## BEGIN Record list
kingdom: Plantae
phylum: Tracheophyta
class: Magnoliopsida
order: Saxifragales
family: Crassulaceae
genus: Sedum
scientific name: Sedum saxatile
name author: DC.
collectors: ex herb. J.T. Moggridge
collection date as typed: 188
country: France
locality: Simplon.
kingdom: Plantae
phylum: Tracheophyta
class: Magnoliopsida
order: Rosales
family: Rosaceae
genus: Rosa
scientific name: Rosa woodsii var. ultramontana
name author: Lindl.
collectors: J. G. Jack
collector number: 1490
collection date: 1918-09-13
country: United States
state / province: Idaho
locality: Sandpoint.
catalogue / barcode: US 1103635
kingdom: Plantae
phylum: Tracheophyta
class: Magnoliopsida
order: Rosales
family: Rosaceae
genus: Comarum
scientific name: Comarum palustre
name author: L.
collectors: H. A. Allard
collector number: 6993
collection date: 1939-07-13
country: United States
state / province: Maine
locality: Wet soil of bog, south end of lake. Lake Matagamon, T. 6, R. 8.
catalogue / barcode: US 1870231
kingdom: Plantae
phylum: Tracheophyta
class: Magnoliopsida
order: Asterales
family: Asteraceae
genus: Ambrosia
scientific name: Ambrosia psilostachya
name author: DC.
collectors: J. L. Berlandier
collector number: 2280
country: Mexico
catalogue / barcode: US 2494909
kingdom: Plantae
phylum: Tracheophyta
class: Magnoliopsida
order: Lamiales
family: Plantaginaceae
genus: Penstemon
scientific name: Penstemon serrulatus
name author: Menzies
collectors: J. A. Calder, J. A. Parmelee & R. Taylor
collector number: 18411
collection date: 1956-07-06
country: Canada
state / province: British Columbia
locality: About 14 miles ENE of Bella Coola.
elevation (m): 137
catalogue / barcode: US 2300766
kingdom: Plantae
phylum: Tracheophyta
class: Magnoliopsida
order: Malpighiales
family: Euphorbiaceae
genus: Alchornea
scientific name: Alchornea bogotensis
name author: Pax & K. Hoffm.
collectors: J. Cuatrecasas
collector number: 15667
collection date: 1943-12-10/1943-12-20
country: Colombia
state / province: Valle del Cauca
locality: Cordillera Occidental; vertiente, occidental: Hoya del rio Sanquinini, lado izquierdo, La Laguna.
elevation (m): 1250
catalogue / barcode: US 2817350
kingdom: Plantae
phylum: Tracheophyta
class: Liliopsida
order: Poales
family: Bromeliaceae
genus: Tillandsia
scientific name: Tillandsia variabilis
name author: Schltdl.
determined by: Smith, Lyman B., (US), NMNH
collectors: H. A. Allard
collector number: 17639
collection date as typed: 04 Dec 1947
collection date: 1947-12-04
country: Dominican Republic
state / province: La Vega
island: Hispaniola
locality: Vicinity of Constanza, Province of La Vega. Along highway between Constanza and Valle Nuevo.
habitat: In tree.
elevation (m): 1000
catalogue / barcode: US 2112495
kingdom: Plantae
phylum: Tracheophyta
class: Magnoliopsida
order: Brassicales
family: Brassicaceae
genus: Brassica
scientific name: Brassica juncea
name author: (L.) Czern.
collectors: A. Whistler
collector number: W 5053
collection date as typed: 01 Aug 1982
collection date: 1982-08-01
## END Record list
* _Task brief_: Revise the entries above so that each "locality" reads "site", and leave everything else unchanged.

* _Written answer_:
kingdom: Plantae
phylum: Tracheophyta
class: Magnoliopsida
order: Saxifragales
family: Crassulaceae
genus: Sedum
scientific name: Sedum saxatile
name author: DC.
collectors: ex herb. J.T. Moggridge
collection date as typed: 188
country: France
site: Simplon.
kingdom: Plantae
phylum: Tracheophyta
class: Magnoliopsida
order: Rosales
family: Rosaceae
genus: Rosa
scientific name: Rosa woodsii var. ultramontana
name author: Lindl.
collectors: J. G. Jack
collector number: 1490
collection date: 1918-09-13
country: United States
state / province: Idaho
site: Sandpoint.
catalogue / barcode: US 1103635
kingdom: Plantae
phylum: Tracheophyta
class: Magnoliopsida
order: Rosales
family: Rosaceae
genus: Comarum
scientific name: Comarum palustre
name author: L.
collectors: H. A. Allard
collector number: 6993
collection date: 1939-07-13
country: United States
state / province: Maine
site: Wet soil of bog, south end of lake. Lake Matagamon, T. 6, R. 8.
catalogue / barcode: US 1870231
kingdom: Plantae
phylum: Tracheophyta
class: Magnoliopsida
order: Asterales
family: Asteraceae
genus: Ambrosia
scientific name: Ambrosia psilostachya
name author: DC.
collectors: J. L. Berlandier
collector number: 2280
country: Mexico
catalogue / barcode: US 2494909
kingdom: Plantae
phylum: Tracheophyta
class: Magnoliopsida
order: Lamiales
family: Plantaginaceae
genus: Penstemon
scientific name: Penstemon serrulatus
name author: Menzies
collectors: J. A. Calder, J. A. Parmelee & R. Taylor
collector number: 18411
collection date: 1956-07-06
country: Canada
state / province: British Columbia
site: About 14 miles ENE of Bella Coola.
elevation (m): 137
catalogue / barcode: US 2300766
kingdom: Plantae
phylum: Tracheophyta
class: Magnoliopsida
order: Malpighiales
family: Euphorbiaceae
genus: Alchornea
scientific name: Alchornea bogotensis
name author: Pax & K. Hoffm.
collectors: J. Cuatrecasas
collector number: 15667
collection date: 1943-12-10/1943-12-20
country: Colombia
state / province: Valle del Cauca
site: Cordillera Occidental; vertiente, occidental: Hoya del rio Sanquinini, lado izquierdo, La Laguna.
elevation (m): 1250
catalogue / barcode: US 2817350
kingdom: Plantae
phylum: Tracheophyta
class: Liliopsida
order: Poales
family: Bromeliaceae
genus: Tillandsia
scientific name: Tillandsia variabilis
name author: Schltdl.
determined by: Smith, Lyman B., (US), NMNH
collectors: H. A. Allard
collector number: 17639
collection date as typed: 04 Dec 1947
collection date: 1947-12-04
country: Dominican Republic
state / province: La Vega
island: Hispaniola
site: Vicinity of Constanza, Province of La Vega. Along highway between Constanza and Valle Nuevo.
habitat: In tree.
elevation (m): 1000
catalogue / barcode: US 2112495
kingdom: Plantae
phylum: Tracheophyta
class: Magnoliopsida
order: Brassicales
family: Brassicaceae
genus: Brassica
scientific name: Brassica juncea
name author: (L.) Czern.
collectors: A. Whistler
collector number: W 5053
collection date as typed: 01 Aug 1982
collection date: 1982-08-01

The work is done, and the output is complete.